**Exercise requirements:**
Can you convert the data below into a JSON list of strings, one string for each line, skipping blank lines and leaving the pictures out?

**Data entries:**
-=-=-
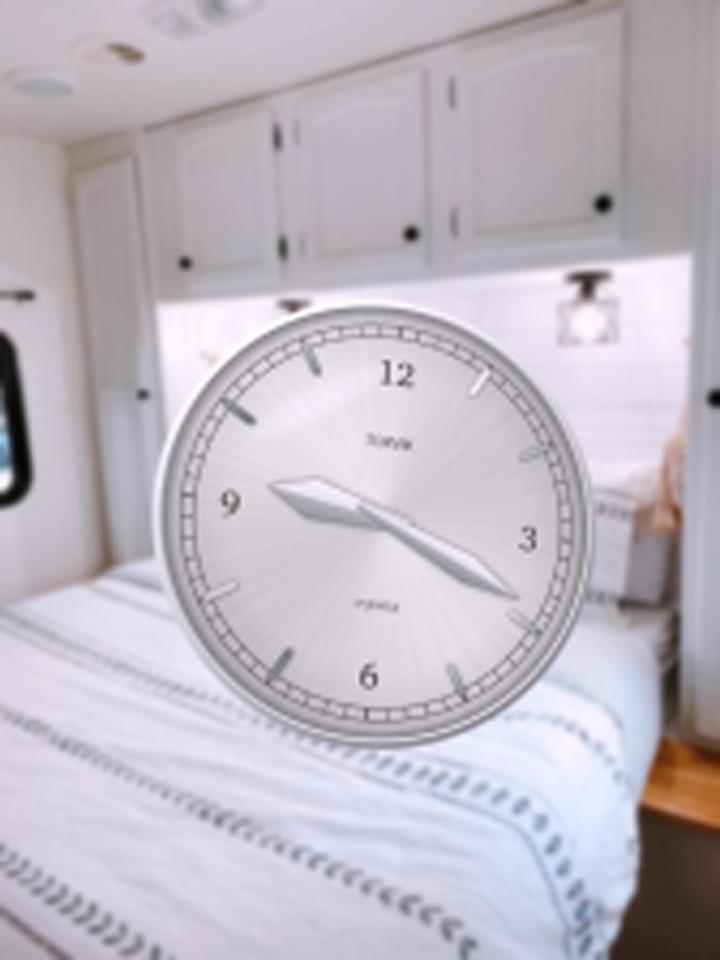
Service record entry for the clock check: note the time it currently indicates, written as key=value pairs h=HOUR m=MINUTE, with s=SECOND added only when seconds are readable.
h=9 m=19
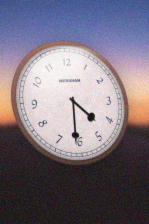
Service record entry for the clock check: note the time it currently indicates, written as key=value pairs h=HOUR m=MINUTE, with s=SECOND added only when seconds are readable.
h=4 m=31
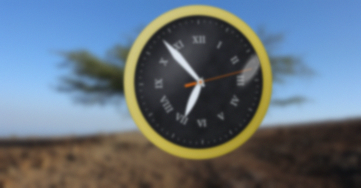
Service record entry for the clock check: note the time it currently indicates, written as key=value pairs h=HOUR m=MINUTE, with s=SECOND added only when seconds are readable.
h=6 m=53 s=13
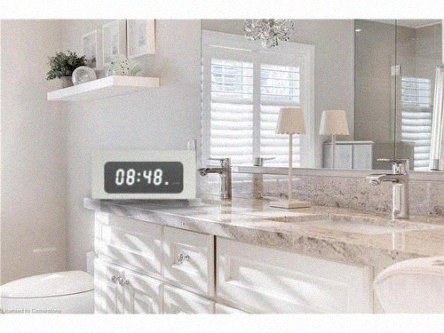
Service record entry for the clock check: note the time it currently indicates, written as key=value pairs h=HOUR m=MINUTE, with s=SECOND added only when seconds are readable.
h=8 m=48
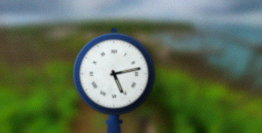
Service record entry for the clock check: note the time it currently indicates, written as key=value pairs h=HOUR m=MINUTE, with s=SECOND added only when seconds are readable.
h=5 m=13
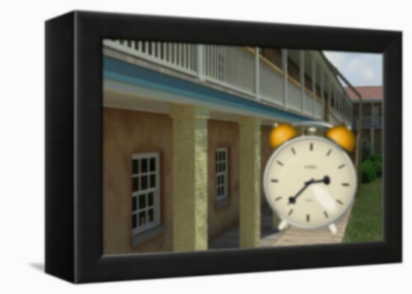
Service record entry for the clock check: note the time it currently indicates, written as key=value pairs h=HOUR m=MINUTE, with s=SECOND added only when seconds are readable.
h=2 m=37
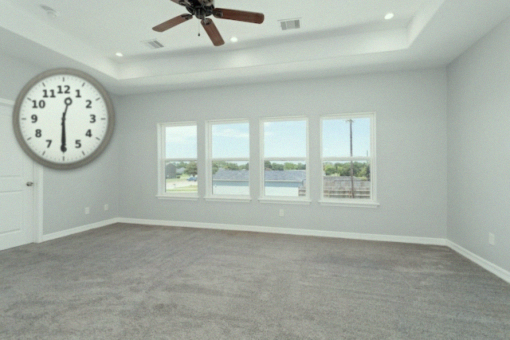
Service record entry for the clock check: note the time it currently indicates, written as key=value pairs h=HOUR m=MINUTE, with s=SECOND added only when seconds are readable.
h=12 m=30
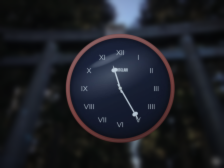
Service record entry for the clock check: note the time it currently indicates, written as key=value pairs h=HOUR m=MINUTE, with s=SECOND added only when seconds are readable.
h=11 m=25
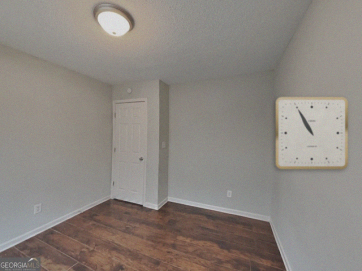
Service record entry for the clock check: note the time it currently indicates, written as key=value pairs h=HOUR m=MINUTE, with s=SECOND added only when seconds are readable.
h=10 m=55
-=-=-
**Result of the exercise:**
[
  "Service record entry for the clock check: note the time it currently indicates, written as key=value pairs h=HOUR m=MINUTE, with s=SECOND added only when seconds are readable.",
  "h=9 m=19",
  "Service record entry for the clock check: note the time it currently indicates, written as key=value pairs h=HOUR m=MINUTE, with s=SECOND added only when seconds are readable.",
  "h=4 m=31",
  "Service record entry for the clock check: note the time it currently indicates, written as key=value pairs h=HOUR m=MINUTE, with s=SECOND added only when seconds are readable.",
  "h=6 m=53 s=13",
  "Service record entry for the clock check: note the time it currently indicates, written as key=value pairs h=HOUR m=MINUTE, with s=SECOND added only when seconds are readable.",
  "h=8 m=48",
  "Service record entry for the clock check: note the time it currently indicates, written as key=value pairs h=HOUR m=MINUTE, with s=SECOND added only when seconds are readable.",
  "h=5 m=13",
  "Service record entry for the clock check: note the time it currently indicates, written as key=value pairs h=HOUR m=MINUTE, with s=SECOND added only when seconds are readable.",
  "h=2 m=37",
  "Service record entry for the clock check: note the time it currently indicates, written as key=value pairs h=HOUR m=MINUTE, with s=SECOND added only when seconds are readable.",
  "h=12 m=30",
  "Service record entry for the clock check: note the time it currently indicates, written as key=value pairs h=HOUR m=MINUTE, with s=SECOND added only when seconds are readable.",
  "h=11 m=25",
  "Service record entry for the clock check: note the time it currently indicates, written as key=value pairs h=HOUR m=MINUTE, with s=SECOND added only when seconds are readable.",
  "h=10 m=55"
]